= Erfyl =

Erfyl (also known as Eurfyl, among other names) was a female Welsh virgin. A church in Llanerfyl, Powys, where her grave is thought to be located, has been dedicated to her. A holy well in her name was formerly located nearby.

==History==
Records of the feast day of the virgin Saint Erfyl first appear in Wales during the 15th century, recorded as 6 July. Her name may have changed over time, as when listed in the 16th century Llanstephan MS 47B manuscript, her name appears as Gwerfyl. In a manuscript written in 1508, Additional MS 12.913, a "Urvul a Gwenvul" is listed on the same day. Further similar names have been attributed to her over the years, including Eurfyl, Eurful, Erful, Urful, Urfyl and Yrfyl.

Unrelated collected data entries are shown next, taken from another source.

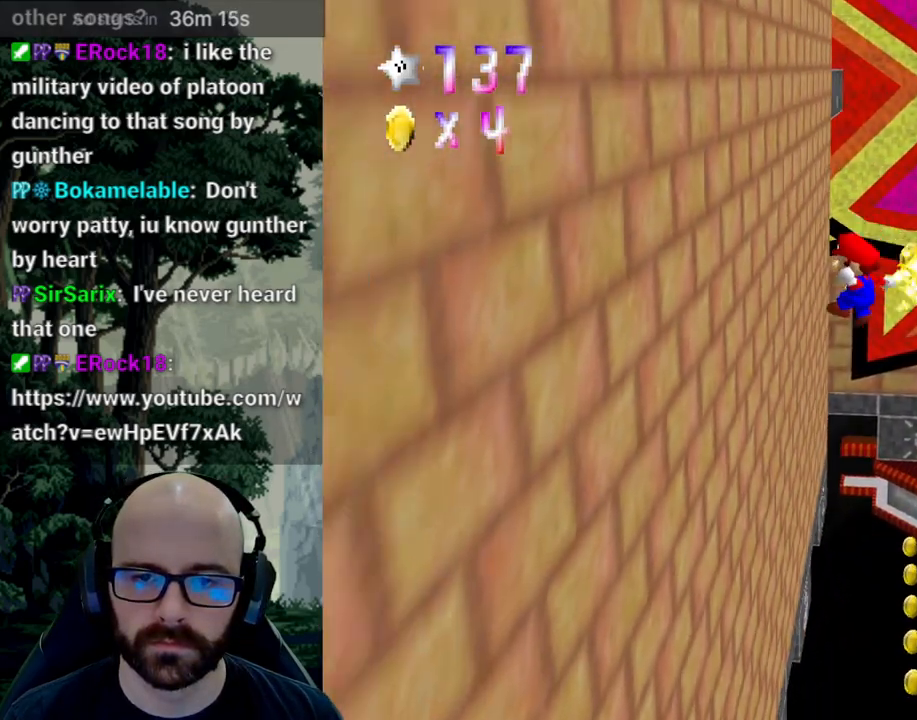
Gameplay with a controller (Xbox layout); each line is a JSON object with the inputs held at the frame after it. "events" lists button and stick changes between this image and that frame as [ms after this image, input, new state], when the widget could be followed in between. Not read: B DPAD_DOWN DPAD_LEFT DPAD_RIGHT DPAD_UP L1 L2 L3 R1 R2 R3 SELECT START Y.
{"buttons": [], "left_stick": "up-right", "right_stick": "center", "events": [[283, "A", "down"], [350, "left_stick", "up-right"], [417, "A", "up"]]}
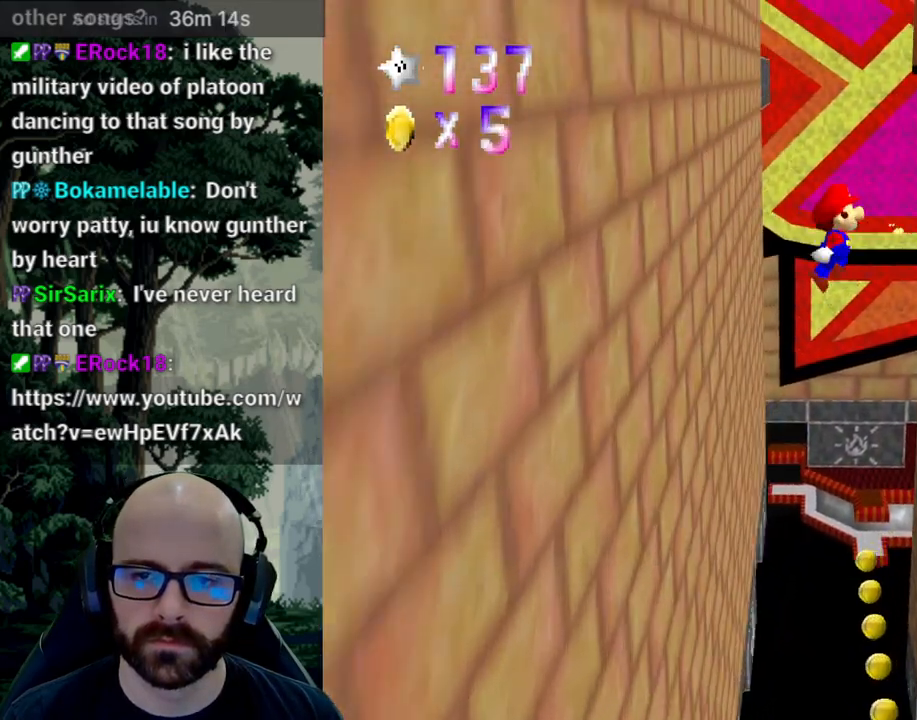
{"buttons": ["A"], "left_stick": "up", "right_stick": "down", "events": [[483, "left_stick", "up"], [500, "A", "down"], [500, "right_stick", "down"]]}
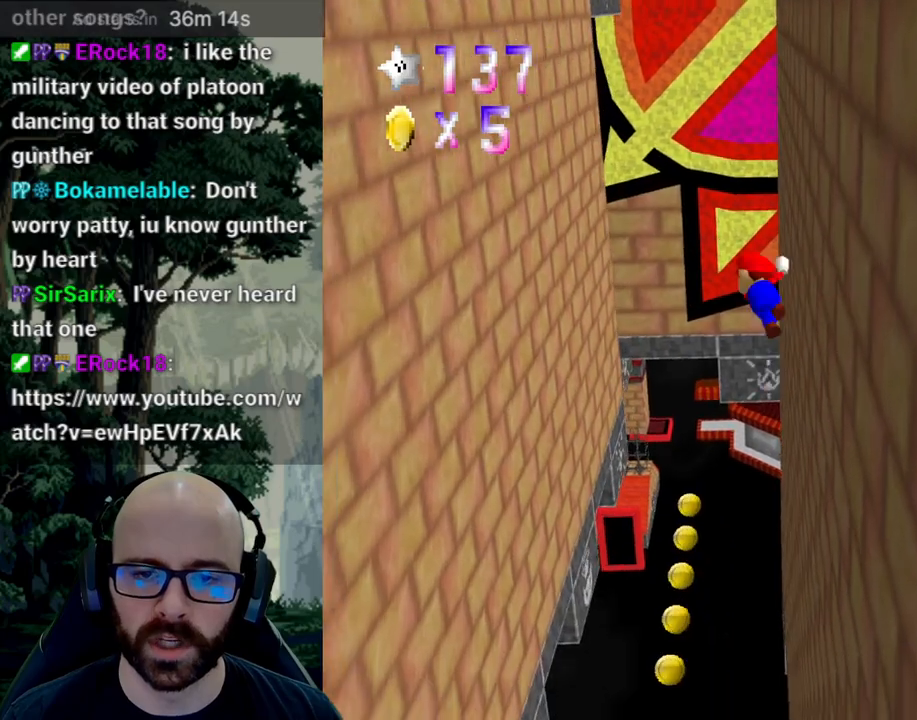
{"buttons": [], "left_stick": "up-left", "right_stick": "center", "events": [[17, "left_stick", "up-left"], [217, "A", "up"], [217, "right_stick", "center"]]}
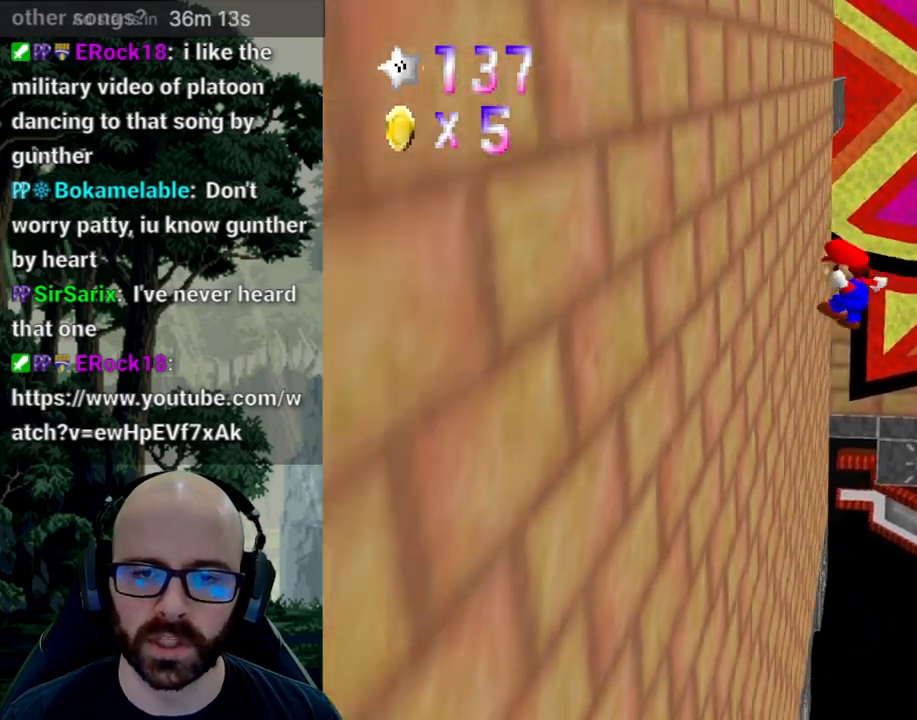
{"buttons": ["X"], "left_stick": "up-right", "right_stick": "center", "events": [[150, "A", "down"], [150, "right_stick", "down"], [167, "left_stick", "up-right"], [317, "A", "up"], [317, "right_stick", "center"], [500, "X", "down"]]}
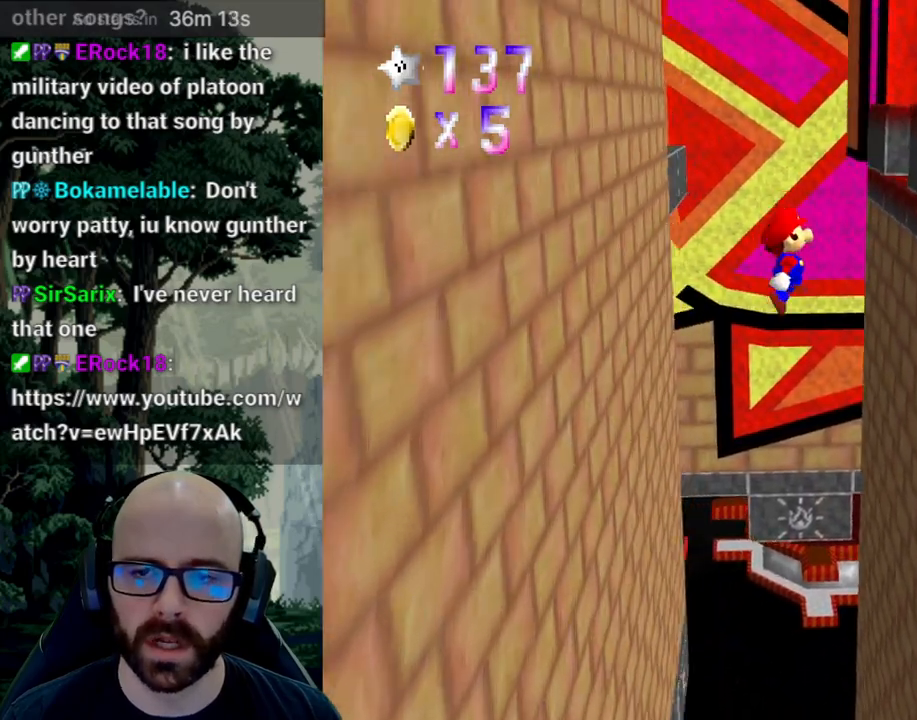
{"buttons": [], "left_stick": "up-left", "right_stick": "center", "events": [[17, "X", "up"], [350, "A", "down"], [350, "left_stick", "up-left"], [350, "right_stick", "down"], [500, "A", "up"], [500, "right_stick", "center"]]}
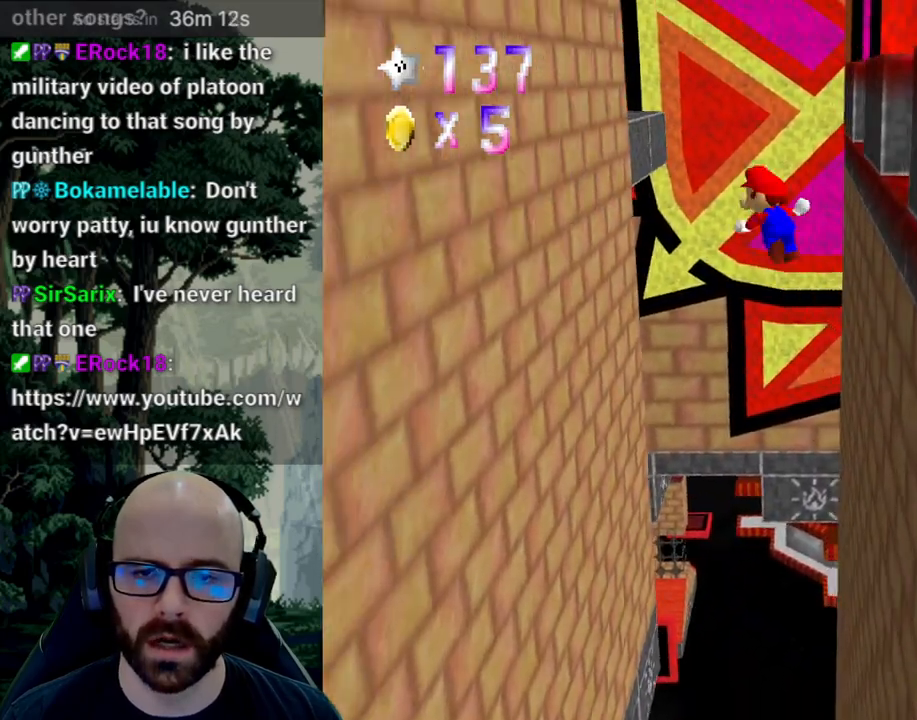
{"buttons": [], "left_stick": "up-left", "right_stick": "center", "events": [[200, "X", "down"], [267, "X", "up"]]}
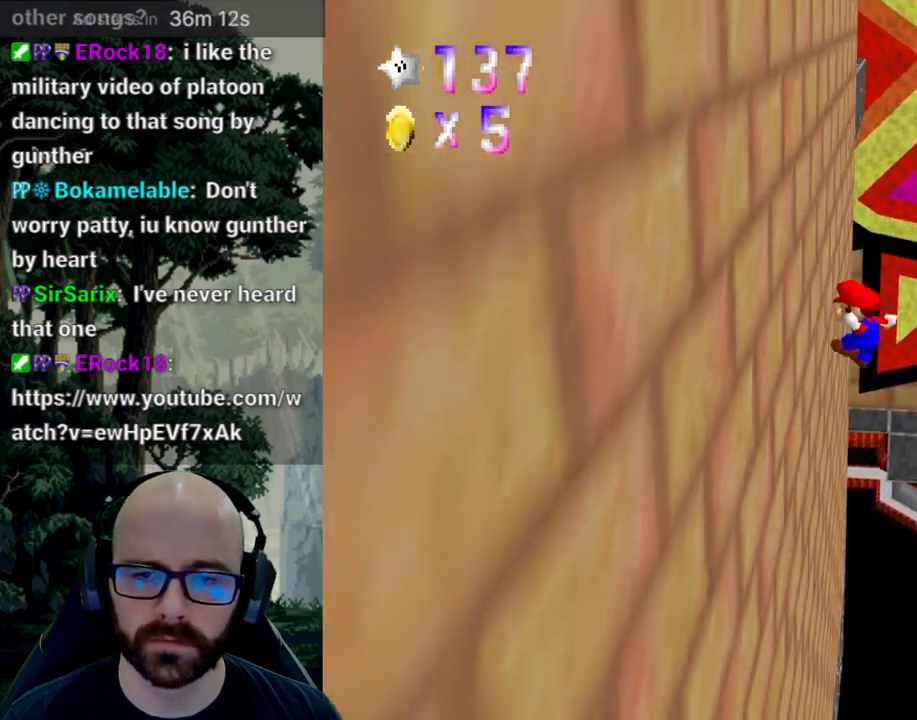
{"buttons": [], "left_stick": "up-right", "right_stick": "center"}
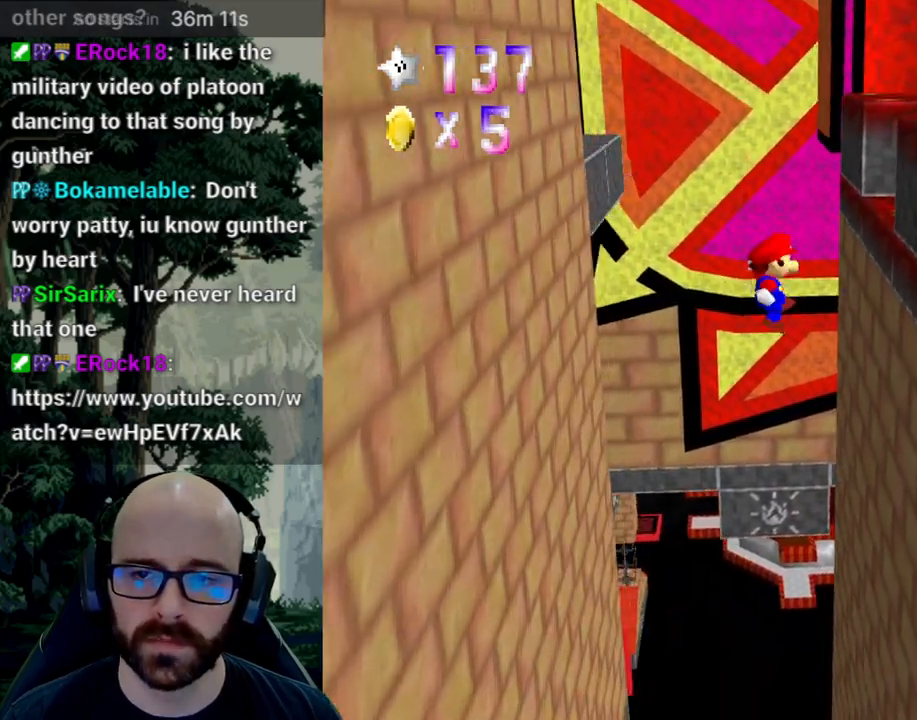
{"buttons": [], "left_stick": "up-left", "right_stick": "center", "events": [[267, "A", "down"], [267, "right_stick", "down"], [283, "left_stick", "up-left"], [417, "A", "up"], [417, "right_stick", "center"]]}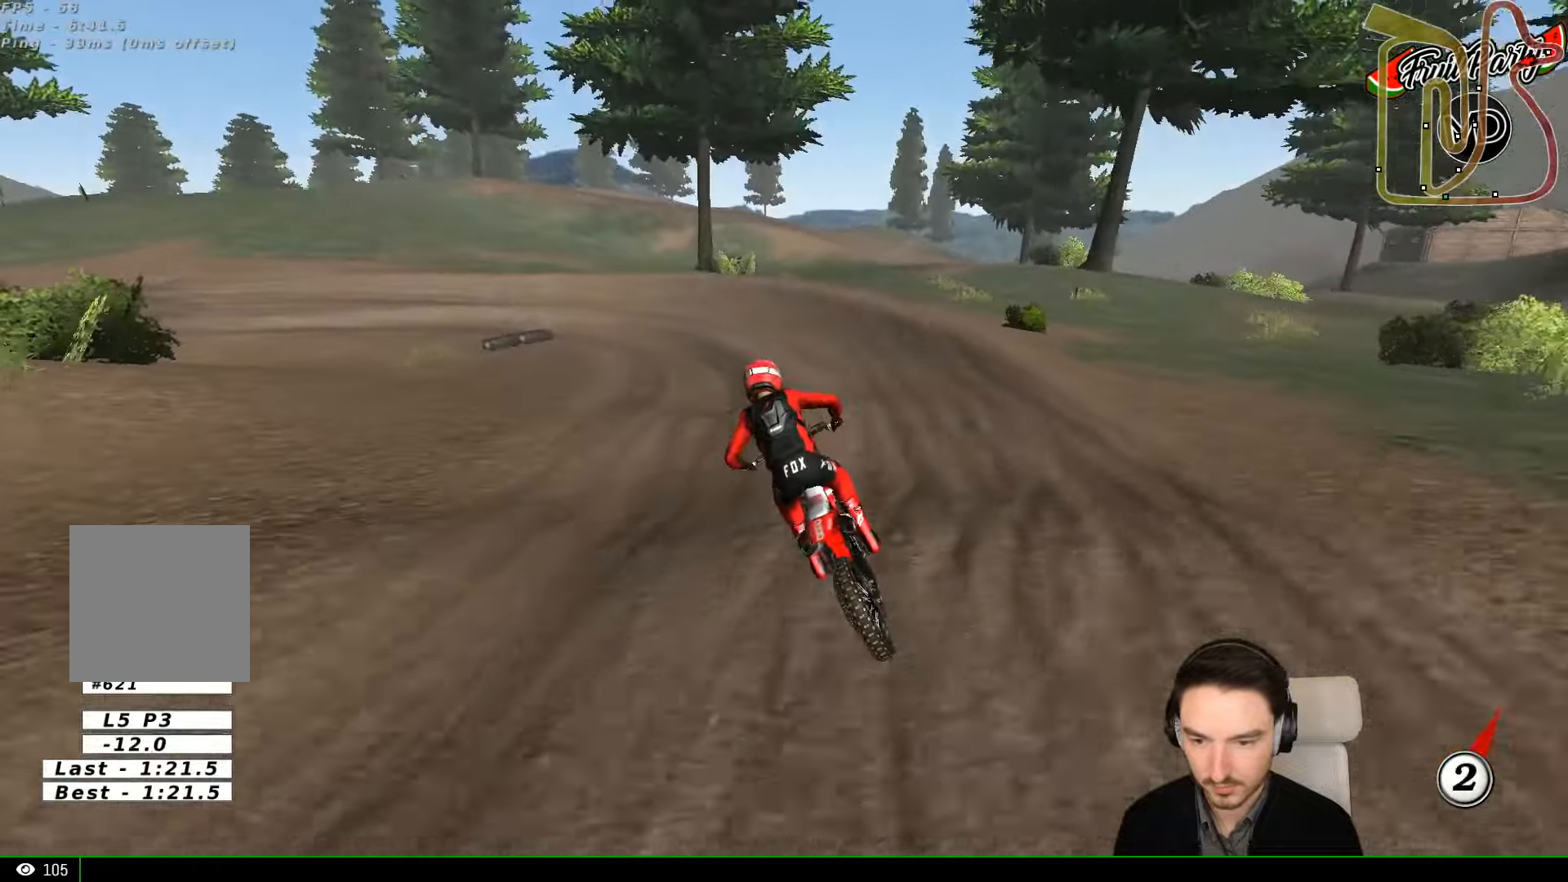
Gameplay with a controller (Xbox layout); each line is a JSON object with the inputs held at the frame after it (dt_ms = milliseconds from this image to that frame). "events" lists button and stick changes between this image and that frame as [ms after this image, input, new state], when the widget could be followed in between. Not read: L1 L3 R3 right_stick.
{"dt_ms": 500, "buttons": [], "left_stick": "down", "events": [[100, "R2", "down"], [267, "R2", "up"], [367, "R2", "down"], [400, "left_stick", "down"], [500, "R2", "up"]]}
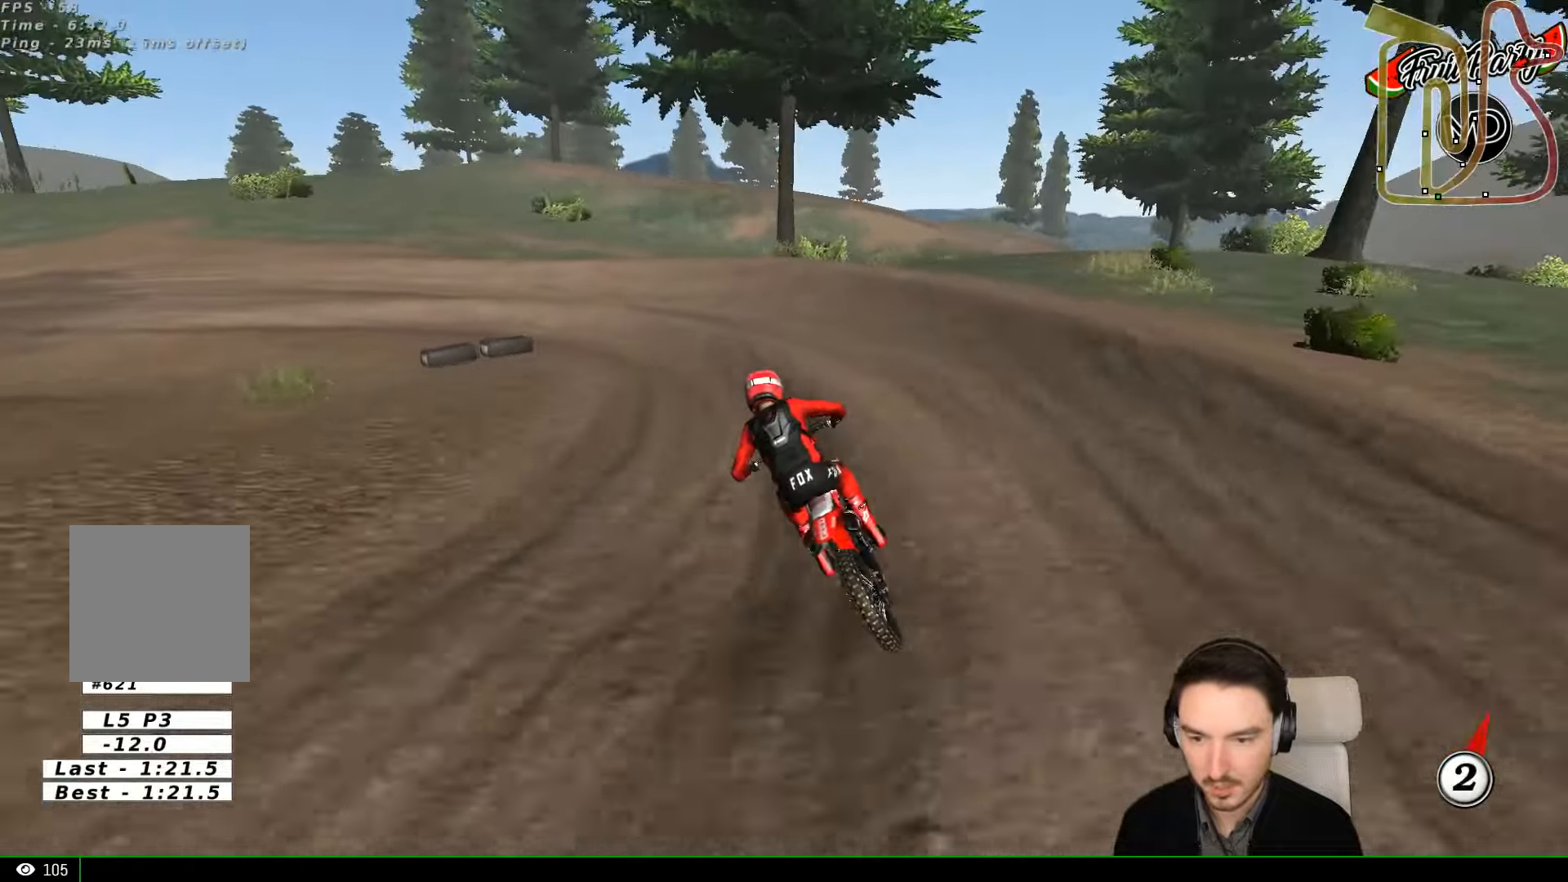
{"dt_ms": 500, "buttons": [], "left_stick": "down-left", "events": [[67, "left_stick", "down-left"]]}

A church in Llanerfyl, Powys is dedicated to Saint Erfyl, and is supposed to be her place of burial. She has been attributed as a daughter of Padarn and a cousin of Cadfan, though this is a misreading of an inscribed stone, referred to as her gravestone, in the churchyard. The church holds a reliquary of Erfyl and within the grounds there are the remains of a wooden shrine. A yew tree stands in the churchyard, which has had the trunk divided into four. Tradition states that it grew from Erfyl's staff.

A holy well devoted to Erfyl formerly stood 400 ft away from the church. The water was attributed with curing ability, and was previously used as baptismal water in the church. It became a tradition for the children of the surrounding area to drink the water with sugar added on Easter Mondays.